[Layout difference records]
● ● ● ● ● ● ●
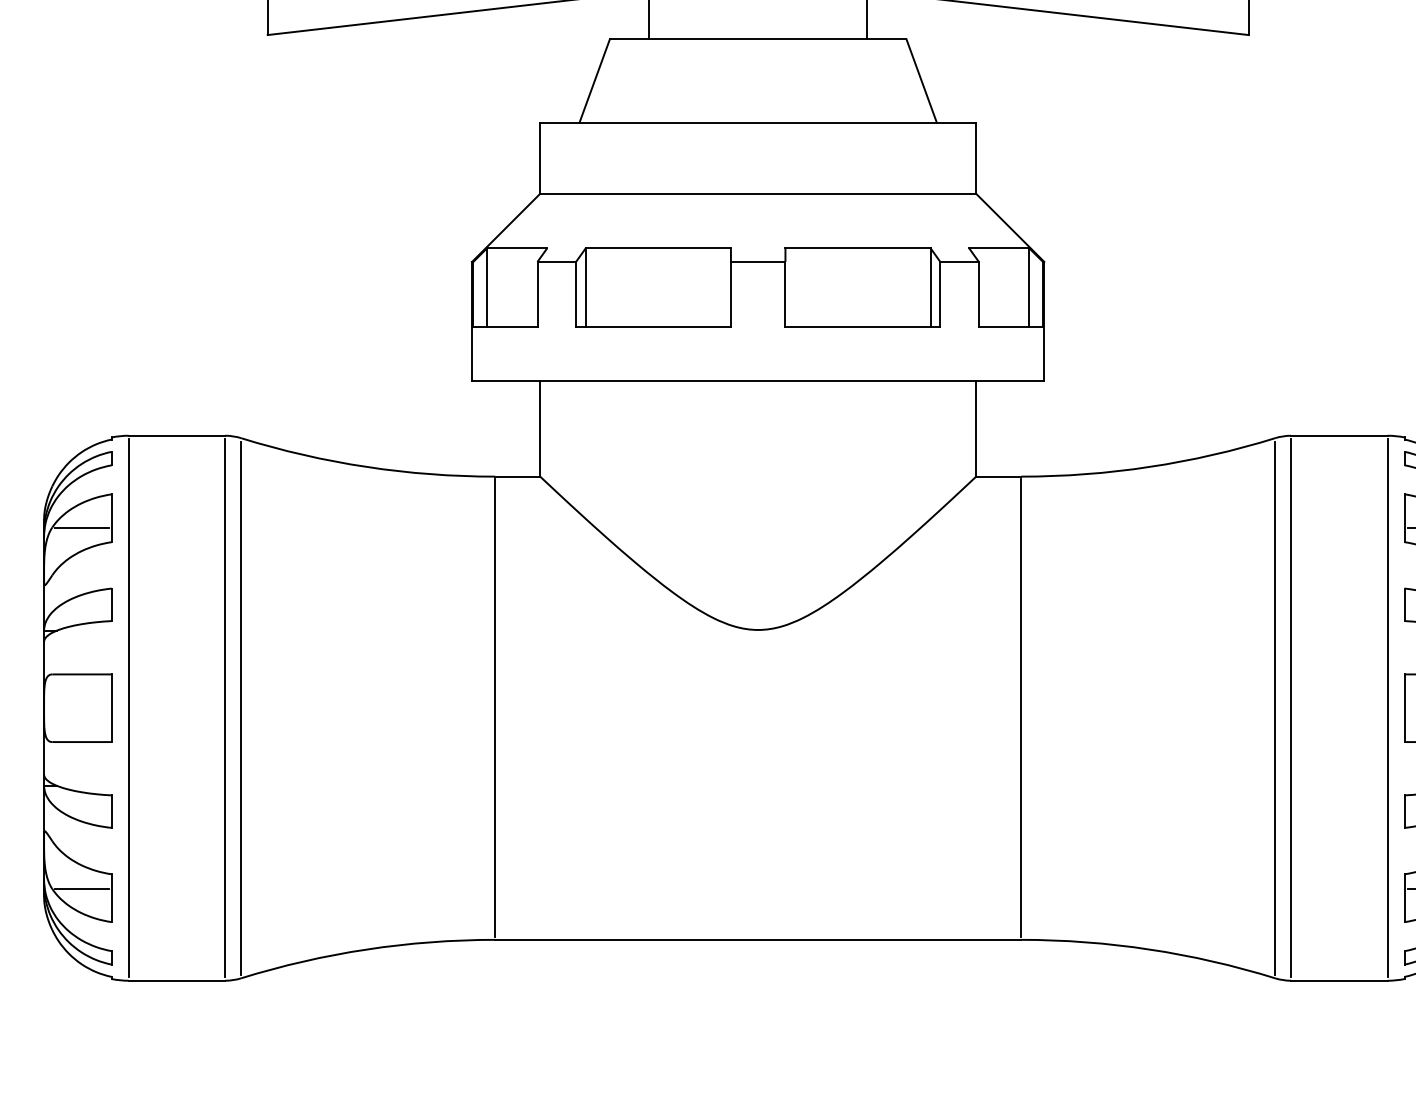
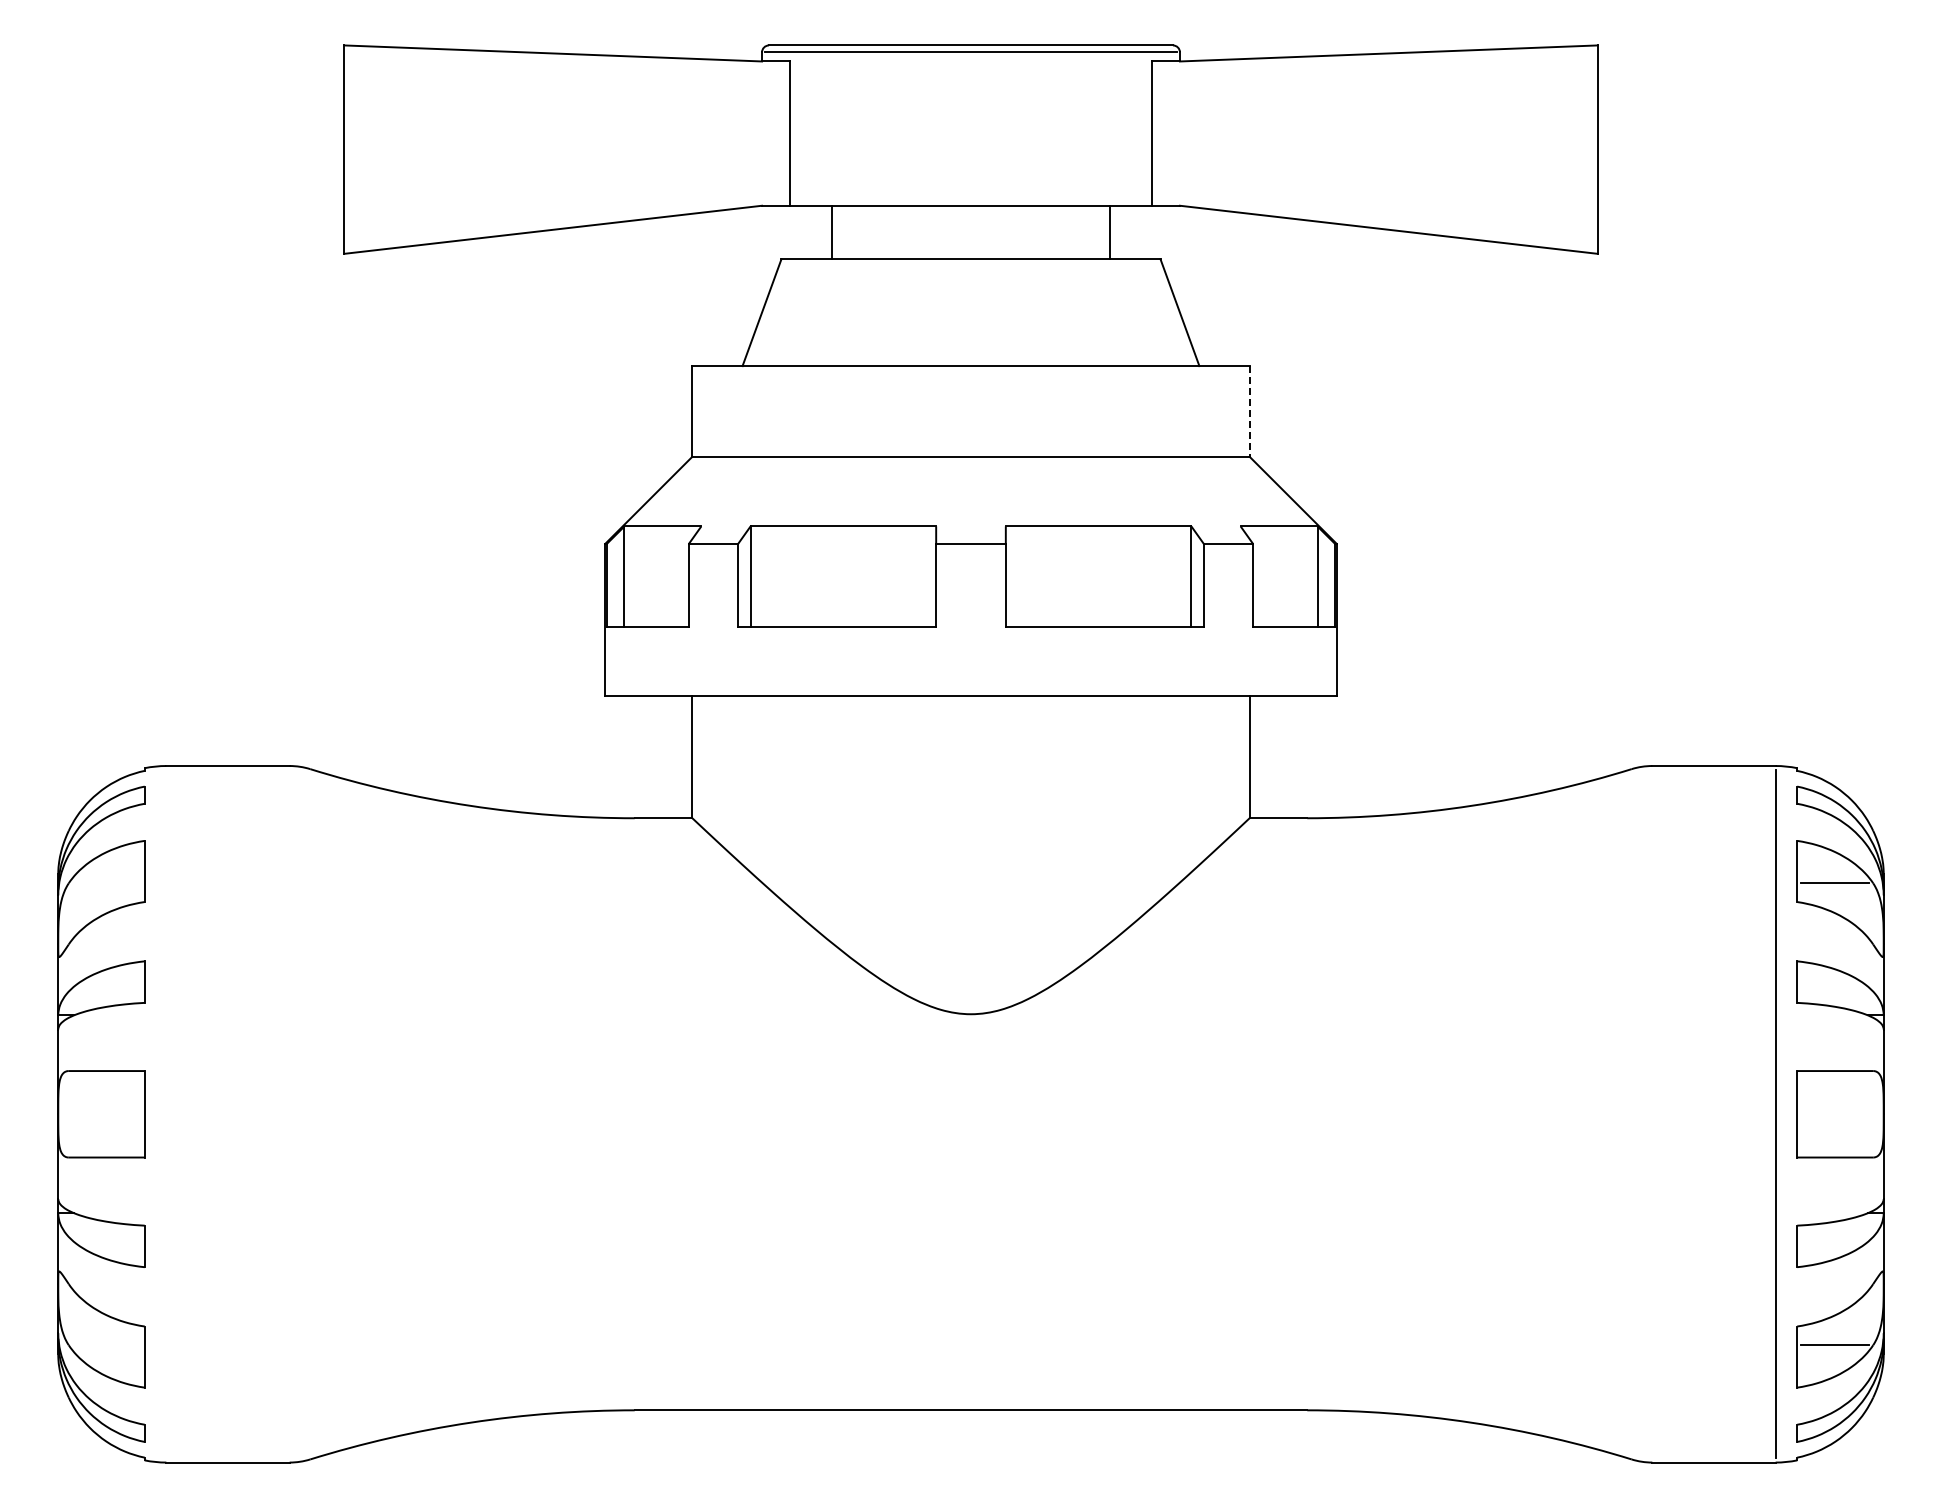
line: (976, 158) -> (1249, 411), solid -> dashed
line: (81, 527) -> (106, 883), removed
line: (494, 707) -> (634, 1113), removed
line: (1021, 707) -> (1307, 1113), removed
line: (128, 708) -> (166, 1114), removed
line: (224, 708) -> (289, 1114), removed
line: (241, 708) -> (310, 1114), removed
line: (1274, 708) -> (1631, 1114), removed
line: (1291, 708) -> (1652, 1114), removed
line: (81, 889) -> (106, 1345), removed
● ● ● ● ● ● ●
• WORK TO COMPLETE
All the records need to be repeated exactly, with the images dropped.

• RESPONSE AREA
line: (976, 158) -> (1249, 411), solid -> dashed
line: (81, 527) -> (106, 883), removed
line: (494, 707) -> (634, 1113), removed
line: (1021, 707) -> (1307, 1113), removed
line: (128, 708) -> (166, 1114), removed
line: (224, 708) -> (289, 1114), removed
line: (241, 708) -> (310, 1114), removed
line: (1274, 708) -> (1631, 1114), removed
line: (1291, 708) -> (1652, 1114), removed
line: (81, 889) -> (106, 1345), removed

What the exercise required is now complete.